▸ **WHAT NEEDS TO BE DONE**: Convert every line of the listing below into a numbered list, omitting the blank lines.

▸ **EXERCISE MATERIALS**:
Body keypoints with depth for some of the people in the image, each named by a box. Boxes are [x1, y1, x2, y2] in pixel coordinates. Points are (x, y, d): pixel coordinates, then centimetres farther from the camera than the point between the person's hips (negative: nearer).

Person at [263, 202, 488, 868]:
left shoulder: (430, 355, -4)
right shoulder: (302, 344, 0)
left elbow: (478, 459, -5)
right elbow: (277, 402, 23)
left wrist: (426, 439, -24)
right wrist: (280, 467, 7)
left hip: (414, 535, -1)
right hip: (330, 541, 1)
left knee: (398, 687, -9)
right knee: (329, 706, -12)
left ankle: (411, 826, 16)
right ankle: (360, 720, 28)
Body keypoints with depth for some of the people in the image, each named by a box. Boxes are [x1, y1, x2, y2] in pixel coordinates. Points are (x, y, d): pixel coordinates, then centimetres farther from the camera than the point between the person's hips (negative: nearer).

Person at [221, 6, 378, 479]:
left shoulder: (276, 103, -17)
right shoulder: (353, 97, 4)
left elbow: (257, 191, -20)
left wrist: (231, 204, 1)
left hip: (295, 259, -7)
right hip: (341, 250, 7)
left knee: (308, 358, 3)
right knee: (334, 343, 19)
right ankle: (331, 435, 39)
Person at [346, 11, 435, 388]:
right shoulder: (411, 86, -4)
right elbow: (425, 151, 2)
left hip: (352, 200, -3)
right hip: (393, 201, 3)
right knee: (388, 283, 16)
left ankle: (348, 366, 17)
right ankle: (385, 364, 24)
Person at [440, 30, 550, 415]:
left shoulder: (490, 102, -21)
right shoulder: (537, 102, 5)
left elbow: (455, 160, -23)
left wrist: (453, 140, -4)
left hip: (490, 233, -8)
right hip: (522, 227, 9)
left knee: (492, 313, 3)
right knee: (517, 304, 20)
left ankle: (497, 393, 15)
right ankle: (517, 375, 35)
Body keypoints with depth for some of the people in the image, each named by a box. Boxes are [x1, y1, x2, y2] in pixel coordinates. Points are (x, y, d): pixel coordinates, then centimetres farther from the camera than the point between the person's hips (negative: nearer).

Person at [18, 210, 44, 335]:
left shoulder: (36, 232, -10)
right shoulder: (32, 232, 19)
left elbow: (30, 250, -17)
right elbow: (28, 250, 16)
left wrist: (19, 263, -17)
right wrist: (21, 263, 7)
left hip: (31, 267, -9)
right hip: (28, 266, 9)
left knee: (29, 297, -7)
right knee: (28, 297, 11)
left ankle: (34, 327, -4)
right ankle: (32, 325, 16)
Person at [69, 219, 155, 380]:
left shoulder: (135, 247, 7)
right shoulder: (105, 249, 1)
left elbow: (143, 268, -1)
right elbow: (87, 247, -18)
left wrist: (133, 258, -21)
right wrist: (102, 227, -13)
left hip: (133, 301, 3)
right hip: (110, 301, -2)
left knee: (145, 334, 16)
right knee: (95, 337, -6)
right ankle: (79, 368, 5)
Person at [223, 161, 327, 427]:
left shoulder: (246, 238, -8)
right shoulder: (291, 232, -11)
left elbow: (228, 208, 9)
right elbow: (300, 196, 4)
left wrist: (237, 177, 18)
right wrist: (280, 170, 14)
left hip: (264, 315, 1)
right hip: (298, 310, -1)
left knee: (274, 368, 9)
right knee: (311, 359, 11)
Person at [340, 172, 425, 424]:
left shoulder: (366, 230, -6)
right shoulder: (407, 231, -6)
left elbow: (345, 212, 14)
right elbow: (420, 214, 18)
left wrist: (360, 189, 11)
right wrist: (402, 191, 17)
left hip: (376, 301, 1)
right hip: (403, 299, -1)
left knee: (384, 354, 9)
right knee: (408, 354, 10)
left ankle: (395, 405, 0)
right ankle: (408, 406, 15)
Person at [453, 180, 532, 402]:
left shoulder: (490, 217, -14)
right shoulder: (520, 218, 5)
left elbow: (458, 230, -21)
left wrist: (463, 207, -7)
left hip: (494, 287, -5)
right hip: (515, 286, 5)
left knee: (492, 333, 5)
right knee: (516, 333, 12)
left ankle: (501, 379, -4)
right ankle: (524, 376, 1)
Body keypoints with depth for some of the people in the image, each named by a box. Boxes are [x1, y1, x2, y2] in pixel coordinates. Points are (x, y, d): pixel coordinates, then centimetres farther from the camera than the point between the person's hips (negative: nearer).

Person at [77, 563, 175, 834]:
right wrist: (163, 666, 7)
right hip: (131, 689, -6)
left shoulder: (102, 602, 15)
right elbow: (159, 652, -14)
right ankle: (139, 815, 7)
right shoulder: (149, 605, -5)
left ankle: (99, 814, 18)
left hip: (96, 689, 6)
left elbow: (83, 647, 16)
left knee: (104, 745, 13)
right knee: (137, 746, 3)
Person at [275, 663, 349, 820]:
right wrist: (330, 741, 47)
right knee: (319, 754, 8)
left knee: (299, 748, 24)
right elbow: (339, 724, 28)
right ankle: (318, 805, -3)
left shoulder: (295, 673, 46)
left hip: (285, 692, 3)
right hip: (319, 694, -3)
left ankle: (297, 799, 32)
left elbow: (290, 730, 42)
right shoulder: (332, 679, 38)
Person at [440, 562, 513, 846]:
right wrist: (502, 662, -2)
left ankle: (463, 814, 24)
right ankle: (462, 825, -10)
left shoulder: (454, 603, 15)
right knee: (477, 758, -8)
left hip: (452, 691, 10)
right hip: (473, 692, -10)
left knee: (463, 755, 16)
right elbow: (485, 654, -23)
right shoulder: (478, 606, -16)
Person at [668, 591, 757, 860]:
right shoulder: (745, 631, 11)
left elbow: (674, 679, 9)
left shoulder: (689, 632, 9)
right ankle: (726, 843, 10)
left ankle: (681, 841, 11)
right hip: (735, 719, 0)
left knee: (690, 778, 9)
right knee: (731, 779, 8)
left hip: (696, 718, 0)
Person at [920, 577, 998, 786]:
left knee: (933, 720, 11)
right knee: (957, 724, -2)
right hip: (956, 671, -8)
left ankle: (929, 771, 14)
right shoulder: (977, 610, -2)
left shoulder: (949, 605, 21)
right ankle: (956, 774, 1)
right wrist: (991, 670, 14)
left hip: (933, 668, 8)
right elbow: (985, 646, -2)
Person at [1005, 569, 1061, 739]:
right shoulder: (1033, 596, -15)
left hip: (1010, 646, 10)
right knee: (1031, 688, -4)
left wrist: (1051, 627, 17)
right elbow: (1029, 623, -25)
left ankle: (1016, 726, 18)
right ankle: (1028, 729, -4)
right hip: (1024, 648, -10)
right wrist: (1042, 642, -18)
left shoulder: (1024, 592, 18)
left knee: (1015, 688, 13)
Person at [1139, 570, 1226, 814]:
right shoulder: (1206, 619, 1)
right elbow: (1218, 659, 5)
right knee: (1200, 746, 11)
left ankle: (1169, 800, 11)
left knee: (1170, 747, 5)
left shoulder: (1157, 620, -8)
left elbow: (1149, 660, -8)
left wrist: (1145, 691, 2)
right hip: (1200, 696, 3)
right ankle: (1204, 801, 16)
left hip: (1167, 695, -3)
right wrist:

▸ **EXERCISE RESULT**:
1. Body keypoints with depth for some of the people in the image, each named by a box. Boxes are [x1, y1, x2, y2] in pixel coordinates. Points are (x, y, d): pixel coordinates, then centimetres farther from the camera than the point between the person's hips (negative: nearer).
2. Person at [263, 202, 488, 868]:
3. left shoulder: (430, 355, -4)
4. right shoulder: (302, 344, 0)
5. left elbow: (478, 459, -5)
6. right elbow: (277, 402, 23)
7. left wrist: (426, 439, -24)
8. right wrist: (280, 467, 7)
9. left hip: (414, 535, -1)
10. right hip: (330, 541, 1)
11. left knee: (398, 687, -9)
12. right knee: (329, 706, -12)
13. left ankle: (411, 826, 16)
14. right ankle: (360, 720, 28)
15. Body keypoints with depth for some of the people in the image, each named by a box. Boxes are [x1, y1, x2, y2] in pixel coordinates. Points are (x, y, d): pixel coordinates, then centimetres farther from the camera than the point between the person's hips (negative: nearer).
16. Person at [221, 6, 378, 479]:
17. left shoulder: (276, 103, -17)
18. right shoulder: (353, 97, 4)
19. left elbow: (257, 191, -20)
20. left wrist: (231, 204, 1)
21. left hip: (295, 259, -7)
22. right hip: (341, 250, 7)
23. left knee: (308, 358, 3)
24. right knee: (334, 343, 19)
25. right ankle: (331, 435, 39)
26. Person at [346, 11, 435, 388]:
27. right shoulder: (411, 86, -4)
28. right elbow: (425, 151, 2)
29. left hip: (352, 200, -3)
30. right hip: (393, 201, 3)
31. right knee: (388, 283, 16)
32. left ankle: (348, 366, 17)
33. right ankle: (385, 364, 24)
34. Person at [440, 30, 550, 415]:
35. left shoulder: (490, 102, -21)
36. right shoulder: (537, 102, 5)
37. left elbow: (455, 160, -23)
38. left wrist: (453, 140, -4)
39. left hip: (490, 233, -8)
40. right hip: (522, 227, 9)
41. left knee: (492, 313, 3)
42. right knee: (517, 304, 20)
43. left ankle: (497, 393, 15)
44. right ankle: (517, 375, 35)
45. Body keypoints with depth for some of the people in the image, each named by a box. Boxes are [x1, y1, x2, y2] in pixel coordinates. Points are (x, y, d): pixel coordinates, then centimetres farther from the camera than the point between the person's hips (negative: nearer).
46. Person at [18, 210, 44, 335]:
47. left shoulder: (36, 232, -10)
48. right shoulder: (32, 232, 19)
49. left elbow: (30, 250, -17)
50. right elbow: (28, 250, 16)
51. left wrist: (19, 263, -17)
52. right wrist: (21, 263, 7)
53. left hip: (31, 267, -9)
54. right hip: (28, 266, 9)
55. left knee: (29, 297, -7)
56. right knee: (28, 297, 11)
57. left ankle: (34, 327, -4)
58. right ankle: (32, 325, 16)
59. Person at [69, 219, 155, 380]:
60. left shoulder: (135, 247, 7)
61. right shoulder: (105, 249, 1)
62. left elbow: (143, 268, -1)
63. right elbow: (87, 247, -18)
64. left wrist: (133, 258, -21)
65. right wrist: (102, 227, -13)
66. left hip: (133, 301, 3)
67. right hip: (110, 301, -2)
68. left knee: (145, 334, 16)
69. right knee: (95, 337, -6)
70. right ankle: (79, 368, 5)
71. Person at [223, 161, 327, 427]:
72. left shoulder: (246, 238, -8)
73. right shoulder: (291, 232, -11)
74. left elbow: (228, 208, 9)
75. right elbow: (300, 196, 4)
76. left wrist: (237, 177, 18)
77. right wrist: (280, 170, 14)
78. left hip: (264, 315, 1)
79. right hip: (298, 310, -1)
80. left knee: (274, 368, 9)
81. right knee: (311, 359, 11)
82. Person at [340, 172, 425, 424]:
83. left shoulder: (366, 230, -6)
84. right shoulder: (407, 231, -6)
85. left elbow: (345, 212, 14)
86. right elbow: (420, 214, 18)
87. left wrist: (360, 189, 11)
88. right wrist: (402, 191, 17)
89. left hip: (376, 301, 1)
90. right hip: (403, 299, -1)
91. left knee: (384, 354, 9)
92. right knee: (408, 354, 10)
93. left ankle: (395, 405, 0)
94. right ankle: (408, 406, 15)
95. Person at [453, 180, 532, 402]:
96. left shoulder: (490, 217, -14)
97. right shoulder: (520, 218, 5)
98. left elbow: (458, 230, -21)
99. left wrist: (463, 207, -7)
100. left hip: (494, 287, -5)
101. right hip: (515, 286, 5)
102. left knee: (492, 333, 5)
103. right knee: (516, 333, 12)
104. left ankle: (501, 379, -4)
105. right ankle: (524, 376, 1)
106. Body keypoints with depth for some of the people in the image, each named by a box. Boxes are [x1, y1, x2, y2] in pixel coordinates. Points are (x, y, d): pixel coordinates, then centimetres farther from the camera than the point between the person's hips (negative: nearer).
107. Person at [77, 563, 175, 834]:
108. right wrist: (163, 666, 7)
109. right hip: (131, 689, -6)
110. left shoulder: (102, 602, 15)
111. right elbow: (159, 652, -14)
112. right ankle: (139, 815, 7)
113. right shoulder: (149, 605, -5)
114. left ankle: (99, 814, 18)
115. left hip: (96, 689, 6)
116. left elbow: (83, 647, 16)
117. left knee: (104, 745, 13)
118. right knee: (137, 746, 3)
119. Person at [275, 663, 349, 820]:
120. right wrist: (330, 741, 47)
121. right knee: (319, 754, 8)
122. left knee: (299, 748, 24)
123. right elbow: (339, 724, 28)
124. right ankle: (318, 805, -3)
125. left shoulder: (295, 673, 46)
126. left hip: (285, 692, 3)
127. right hip: (319, 694, -3)
128. left ankle: (297, 799, 32)
129. left elbow: (290, 730, 42)
130. right shoulder: (332, 679, 38)
131. Person at [440, 562, 513, 846]:
132. right wrist: (502, 662, -2)
133. left ankle: (463, 814, 24)
134. right ankle: (462, 825, -10)
135. left shoulder: (454, 603, 15)
136. right knee: (477, 758, -8)
137. left hip: (452, 691, 10)
138. right hip: (473, 692, -10)
139. left knee: (463, 755, 16)
140. right elbow: (485, 654, -23)
141. right shoulder: (478, 606, -16)
142. Person at [668, 591, 757, 860]:
143. right shoulder: (745, 631, 11)
144. left elbow: (674, 679, 9)
145. left shoulder: (689, 632, 9)
146. right ankle: (726, 843, 10)
147. left ankle: (681, 841, 11)
148. right hip: (735, 719, 0)
149. left knee: (690, 778, 9)
150. right knee: (731, 779, 8)
151. left hip: (696, 718, 0)
152. Person at [920, 577, 998, 786]:
153. left knee: (933, 720, 11)
154. right knee: (957, 724, -2)
155. right hip: (956, 671, -8)
156. left ankle: (929, 771, 14)
157. right shoulder: (977, 610, -2)
158. left shoulder: (949, 605, 21)
159. right ankle: (956, 774, 1)
160. right wrist: (991, 670, 14)
161. left hip: (933, 668, 8)
162. right elbow: (985, 646, -2)
163. Person at [1005, 569, 1061, 739]:
164. right shoulder: (1033, 596, -15)
165. left hip: (1010, 646, 10)
166. right knee: (1031, 688, -4)
167. left wrist: (1051, 627, 17)
168. right elbow: (1029, 623, -25)
169. left ankle: (1016, 726, 18)
170. right ankle: (1028, 729, -4)
171. right hip: (1024, 648, -10)
172. right wrist: (1042, 642, -18)
173. left shoulder: (1024, 592, 18)
174. left knee: (1015, 688, 13)
175. Person at [1139, 570, 1226, 814]:
176. right shoulder: (1206, 619, 1)
177. right elbow: (1218, 659, 5)
178. right knee: (1200, 746, 11)
179. left ankle: (1169, 800, 11)
180. left knee: (1170, 747, 5)
181. left shoulder: (1157, 620, -8)
182. left elbow: (1149, 660, -8)
183. left wrist: (1145, 691, 2)
184. right hip: (1200, 696, 3)
185. right ankle: (1204, 801, 16)
186. left hip: (1167, 695, -3)
187. right wrist:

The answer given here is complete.